Regarding the reflective block, since they are not fastened or physically connected to the core barrel as stated in the response, the applicant is requested to describe what mechanism is put in place to prevent excessive movement of the reflector blocks that may impact the fuel assemblies.

Question 03.09.05-10 In the response, the applicant explained that the core bypass flow is through two paths, the cooling channels in the reflector blocks, and the fuel assembly guide tubes and instrument tubes. DCD Tier 2, Section 4.4.3.1.1 indicates an additional path for core bypass flow, gap between the reflector blocks and core barrel. The applicant is requested to clarify the difference between the request for additional information (RAI) response and DCD Tier 2 Section 4.4.3.1.1 regarding core bypass flow.

Question 03.09.05-12 In the response, the applicant provided information on the load paths from the core barrel to the RPV. The applicant also stated that Beleville washer stacks are used in conjunction with the core support blocks. The NRC staff also reviewed RAI 8911 and the corresponding markups to TR-0916-51502. The response, the applicant stated that the lateral loads between the lower core plate and the core support blocks are transmitted in the circumferential direction through the stud that is integral with each core support block, which extends through the slotted holes in the lower core plate. However, the applicant also stated that the radial load path from the core barrel is through the upper support blocks attached at the top end of the core barrel. The applicant is requested to provide clarification that in the radial and circumferential directions, which load path is expected to have the highest load. In addition, Figure C-9 of the TR-0916-51502 markup in RAI 8911 only provided a simple sketch of the stud that extends through the slotted holes in the lower core plate, but it is unclear to the staff what is the detailed design of this stud, it's clearance between the Belleville washer stacks, and how it is loaded during a seismic event with lateral core barrel movement. The applicant is requested to provide more detailed information as stated above.

Question 03.09.05-13 In the response, the applicant stated that during refueling, the LRA is located in one of two configurations.

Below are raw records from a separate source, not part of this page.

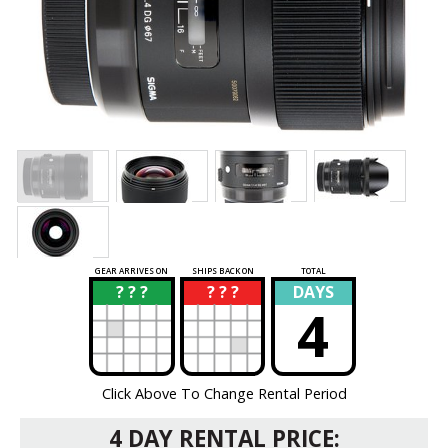
GEAR ARRIVES ON
SHIPS BACK ON
TOTAL
? ? ?
? ? ?
DAYS
?
?
4
Click Above To Change Rental Period
4 DAY RENTAL PRICE:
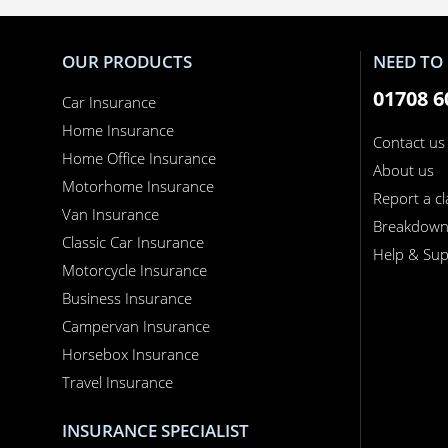
OUR PRODUCTS
NEED TO 
01708 6
Car Insurance
Home Insurance
Contact us
Home Office Insurance
About us
Motorhome Insurance
Report a c
Van Insurance
Breakdow
Classic Car Insurance
Help & Sup
Motorcycle Insurance
Business Insurance
Campervan Insurance
Horsebox Insurance
Travel Insurance
INSURANCE SPECIALIST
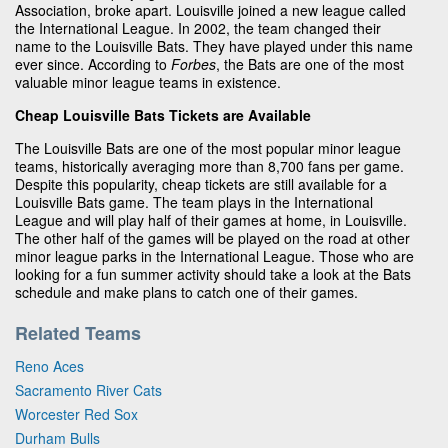
Association, broke apart. Louisville joined a new league called
the International League. In 2002, the team changed their
name to the Louisville Bats. They have played under this name
ever since. According to
Forbes
, the Bats are one of the most
valuable minor league teams in existence.
Cheap Louisville Bats Tickets are Available
The Louisville Bats are one of the most popular minor league
teams, historically averaging more than 8,700 fans per game.
Despite this popularity, cheap tickets are still available for a
Louisville Bats game. The team plays in the International
League and will play half of their games at home, in Louisville.
The other half of the games will be played on the road at other
minor league parks in the International League. Those who are
looking for a fun summer activity should take a look at the Bats
schedule and make plans to catch one of their games.
Related Teams
Reno Aces
Sacramento River Cats
Worcester Red Sox
Durham Bulls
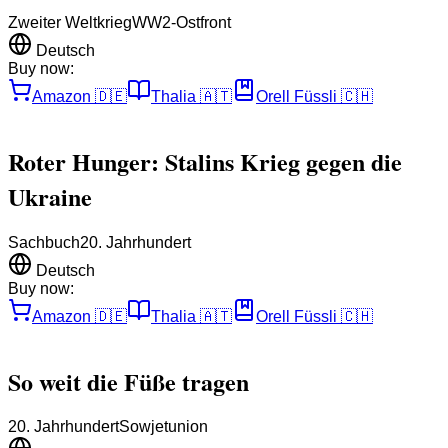
Zweiter Weltkrieg
WW2-Ostfront
Deutsch
Buy now:
Amazon
🇩🇪
Thalia
🇦🇹
Orell Füssli
🇨🇭
Roter Hunger: Stalins Krieg gegen die
Ukraine
Sachbuch
20. Jahrhundert
Deutsch
Buy now:
Amazon
🇩🇪
Thalia
🇦🇹
Orell Füssli
🇨🇭
So weit die Füße tragen
20. Jahrhundert
Sowjetunion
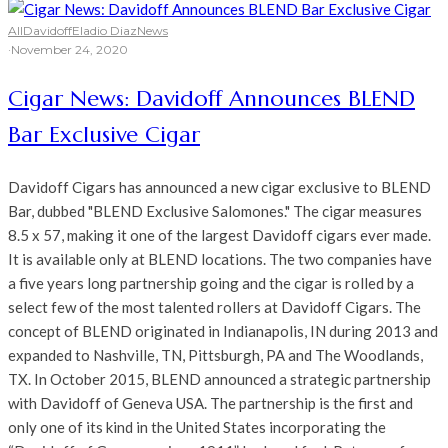
All
Davidoff
Eladio Diaz
News
·
November 24, 2020
Cigar News: Davidoff Announces BLEND
Bar Exclusive Cigar
Davidoff Cigars has announced a new cigar exclusive to BLEND
Bar, dubbed "BLEND Exclusive Salomones." The cigar measures
8.5 x 57, making it one of the largest Davidoff cigars ever made.
It is available only at BLEND locations. The two companies have
a five years long partnership going and the cigar is rolled by a
select few of the most talented rollers at Davidoff Cigars. The
concept of BLEND originated in Indianapolis, IN during 2013 and
expanded to Nashville, TN, Pittsburgh, PA and The Woodlands,
TX. In October 2015, BLEND announced a strategic partnership
with Davidoff of Geneva USA. The partnership is the first and
only one of its kind in the United States incorporating the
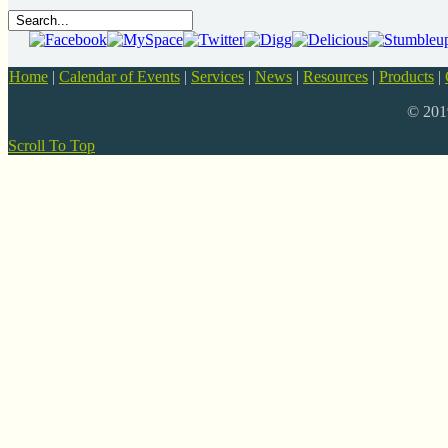
Home
|
Calendar of Events
|
Services
|
News
|
Resources
|
Products
|
© 20
Scroll To Top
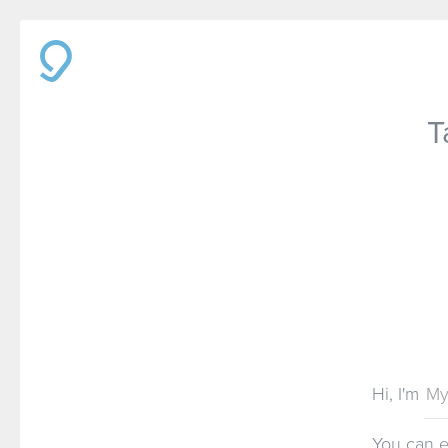
T
Hi, I'm
You can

To gain access to the fuel, the LRA may be attached from the core support assembly and lifted using the LRA lugs and stored in a designated stand in the refueling pool while the LRA is in the stand, it is supported by load bearing features that prevent the loading of the fuel pins or in-core instrumentation guide tubes that protrude below the upper core plate. The LRA stand is not a safety-related component, its detailed design has not yet been completed.

The applicant is requested to provide detailed information of the LRA lifting lugs, and what mechanism is put in place to prevent damage to the fuel pins when the LRA is in the LRA stand.

Question 03.09.05-15 In the response, the applicant provided information regarding deflection limits. Specifically, deflection limits are imposed on the components such as CRA guide tubes to assure the CRD shaft is sufficiently aligned so that the capability to insert the CRAs is not compromised. CRA drop and CRD shaft alignment testing will provide data to support determination of specific values for the maximum deflections that allow CRA insertion requirements to be met. The applicant is requested to provide the CRA drop and CRD shaft alignment testing result; if such result is not currently available, include its scheduled completion date. In addition, the applicant is requested to provide the detailed design criteria used to determine the deflection limits once the CRA drop and CRA shaft alignment testing are completed.